On 30 May, investment bank Berenberg published a research note on legal group DWF (DWF) saying it should eventually see a ‘significant re-rating’ as the company continued to deliver organic growth with improving margins. At the time, the shares traded on five times forecast earnings for the year to April 2024.

Eight weeks later, Berenberg’s prediction has come true and the shares have gone up more than 50%. The stock now trades on 7.8 times forward earnings.

A re-rating is when investors are prepared to pay a higher multiple of earnings for a stock. DWF’s re-rating was the result of a takeover offer from private equity group Inflexion which spotted an opportunity to buy a company at a cheap price.

Value-style investors seek companies trading for less than they are really worth. While takeovers are one way to crystalise the hidden value, most re-ratings are triggered by other catalysts and are slow to play out.

Herein lies the problem for investors; you need to be patient and recognise what the catalyst might be to drive the re-rating and without one a stock can stay cheap permanently. This is commonly known as a value trap.

Joe Bauernfreund, manager of the AVI Global Trust (AGT), runs an investment strategy based on identifying quality companies trading at a discount. He says: ‘If we own businesses that are growing their profits year in, year out, it allows us to be more patient because the value of that investment is going up itself regardless of whether the discount is narrowing or widening.

‘We are not buying £1 of assets for 70p in the hope that 70p becomes £1. We are buying £1 of assets in the hope that in five years’ time that £1 is worth £2 and the gap in the share price and valuation has narrowed as well.’

Bauernfreund’s position as an institutional investor means he can sometimes put pressure on management teams to make changes (which in turn could drive a re-rating), but retail investors do not have that weight. They need to identify the potential catalysts that would convince more investors to pay a higher multiple of earnings to own the shares.

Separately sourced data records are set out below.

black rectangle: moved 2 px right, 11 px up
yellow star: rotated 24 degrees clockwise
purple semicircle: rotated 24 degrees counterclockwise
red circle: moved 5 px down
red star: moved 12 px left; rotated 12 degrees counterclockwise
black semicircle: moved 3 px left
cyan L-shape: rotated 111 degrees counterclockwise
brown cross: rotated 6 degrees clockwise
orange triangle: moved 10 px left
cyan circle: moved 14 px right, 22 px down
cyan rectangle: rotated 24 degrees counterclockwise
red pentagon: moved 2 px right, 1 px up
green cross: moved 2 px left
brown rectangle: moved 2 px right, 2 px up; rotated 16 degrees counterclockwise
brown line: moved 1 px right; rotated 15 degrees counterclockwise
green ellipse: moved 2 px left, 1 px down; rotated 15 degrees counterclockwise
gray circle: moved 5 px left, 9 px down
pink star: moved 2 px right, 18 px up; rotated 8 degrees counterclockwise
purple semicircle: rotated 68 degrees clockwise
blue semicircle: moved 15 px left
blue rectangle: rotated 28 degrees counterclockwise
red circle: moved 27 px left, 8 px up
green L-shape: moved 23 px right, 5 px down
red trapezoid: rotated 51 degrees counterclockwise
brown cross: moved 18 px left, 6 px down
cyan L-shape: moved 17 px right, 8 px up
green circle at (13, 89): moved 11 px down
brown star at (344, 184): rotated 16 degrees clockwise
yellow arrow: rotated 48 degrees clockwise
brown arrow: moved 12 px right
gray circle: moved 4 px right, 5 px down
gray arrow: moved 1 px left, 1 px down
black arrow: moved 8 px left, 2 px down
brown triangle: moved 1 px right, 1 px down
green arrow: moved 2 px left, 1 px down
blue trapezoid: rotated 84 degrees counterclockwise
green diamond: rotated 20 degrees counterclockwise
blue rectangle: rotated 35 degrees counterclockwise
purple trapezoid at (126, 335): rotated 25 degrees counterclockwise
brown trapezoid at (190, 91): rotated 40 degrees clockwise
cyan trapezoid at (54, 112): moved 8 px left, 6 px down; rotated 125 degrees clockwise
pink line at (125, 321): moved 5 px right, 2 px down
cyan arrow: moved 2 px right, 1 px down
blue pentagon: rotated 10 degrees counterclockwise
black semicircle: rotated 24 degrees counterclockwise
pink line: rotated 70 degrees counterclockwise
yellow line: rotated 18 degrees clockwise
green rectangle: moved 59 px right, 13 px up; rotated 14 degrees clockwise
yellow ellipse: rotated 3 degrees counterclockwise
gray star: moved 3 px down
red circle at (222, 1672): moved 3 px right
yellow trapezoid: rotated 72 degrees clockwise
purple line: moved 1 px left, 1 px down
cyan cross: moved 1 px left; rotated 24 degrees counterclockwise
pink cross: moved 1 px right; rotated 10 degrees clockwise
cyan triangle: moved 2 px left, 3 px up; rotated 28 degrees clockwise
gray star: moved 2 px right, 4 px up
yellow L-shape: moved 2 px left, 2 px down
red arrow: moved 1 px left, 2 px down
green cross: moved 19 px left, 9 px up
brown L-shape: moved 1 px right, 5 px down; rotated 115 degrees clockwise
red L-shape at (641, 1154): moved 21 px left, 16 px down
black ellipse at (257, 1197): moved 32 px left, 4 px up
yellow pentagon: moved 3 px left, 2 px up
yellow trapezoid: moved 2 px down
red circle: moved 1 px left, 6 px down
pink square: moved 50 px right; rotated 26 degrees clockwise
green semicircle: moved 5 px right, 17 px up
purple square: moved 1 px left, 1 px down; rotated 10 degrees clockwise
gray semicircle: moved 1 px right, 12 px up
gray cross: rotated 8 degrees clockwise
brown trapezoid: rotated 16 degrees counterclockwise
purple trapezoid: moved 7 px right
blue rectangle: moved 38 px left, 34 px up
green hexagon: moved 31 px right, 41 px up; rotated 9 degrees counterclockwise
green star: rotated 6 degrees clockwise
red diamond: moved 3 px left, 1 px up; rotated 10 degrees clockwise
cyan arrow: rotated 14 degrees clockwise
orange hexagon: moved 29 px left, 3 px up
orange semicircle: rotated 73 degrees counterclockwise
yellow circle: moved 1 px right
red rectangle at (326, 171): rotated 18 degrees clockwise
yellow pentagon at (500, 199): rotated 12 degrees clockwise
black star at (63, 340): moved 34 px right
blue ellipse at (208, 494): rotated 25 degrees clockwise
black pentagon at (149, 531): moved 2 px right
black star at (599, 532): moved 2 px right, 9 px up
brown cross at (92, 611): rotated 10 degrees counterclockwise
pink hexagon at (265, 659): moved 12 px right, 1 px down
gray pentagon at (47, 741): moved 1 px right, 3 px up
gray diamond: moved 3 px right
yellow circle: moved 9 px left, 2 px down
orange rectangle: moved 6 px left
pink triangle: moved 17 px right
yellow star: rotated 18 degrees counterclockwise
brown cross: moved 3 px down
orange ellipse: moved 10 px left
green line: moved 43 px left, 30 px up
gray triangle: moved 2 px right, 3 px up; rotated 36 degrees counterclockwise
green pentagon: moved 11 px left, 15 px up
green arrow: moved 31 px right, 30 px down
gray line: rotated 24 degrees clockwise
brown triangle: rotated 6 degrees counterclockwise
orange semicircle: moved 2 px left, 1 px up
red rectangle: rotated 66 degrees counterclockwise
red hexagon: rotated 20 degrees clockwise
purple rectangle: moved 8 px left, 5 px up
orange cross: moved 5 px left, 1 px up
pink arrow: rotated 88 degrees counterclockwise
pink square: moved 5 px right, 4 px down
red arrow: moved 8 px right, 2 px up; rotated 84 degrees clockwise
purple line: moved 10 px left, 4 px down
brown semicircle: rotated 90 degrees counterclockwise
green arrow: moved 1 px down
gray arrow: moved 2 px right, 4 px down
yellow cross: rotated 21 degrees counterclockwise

Price comparison site Moneysupermarket (MONY) is the perfect example of a stock that has undergone a re-rating. In May 2022, Shares highlighted how it should benefit from the cost-of-living crisis as households shopped around for better deals on financial products. At 174p, it traded on 12.6 times forward earnings, a depressed rating because the energy switching market had temporarily shut down, leaving Moneysupermarket without a key source of income.

Today the shares trade at 281.8p with the stock having benefited from two key catalysts. An improvement in earnings pushed up the share price, so too did a re-rating with investors now happy to pay 16.3 times forward earnings.

Factors that can encourage investors to reassess the multiple of earnings they are prepared to pay for a company include results that consistently beat market expectations, consistent market share gains, the disposal of a business unit that had been a drag on the main group, and a more attractive cash flow profile than previously expected. Look for a company that has better prospects than suggested by the equity rating. Find the right one and it could be your ticket to decent returns.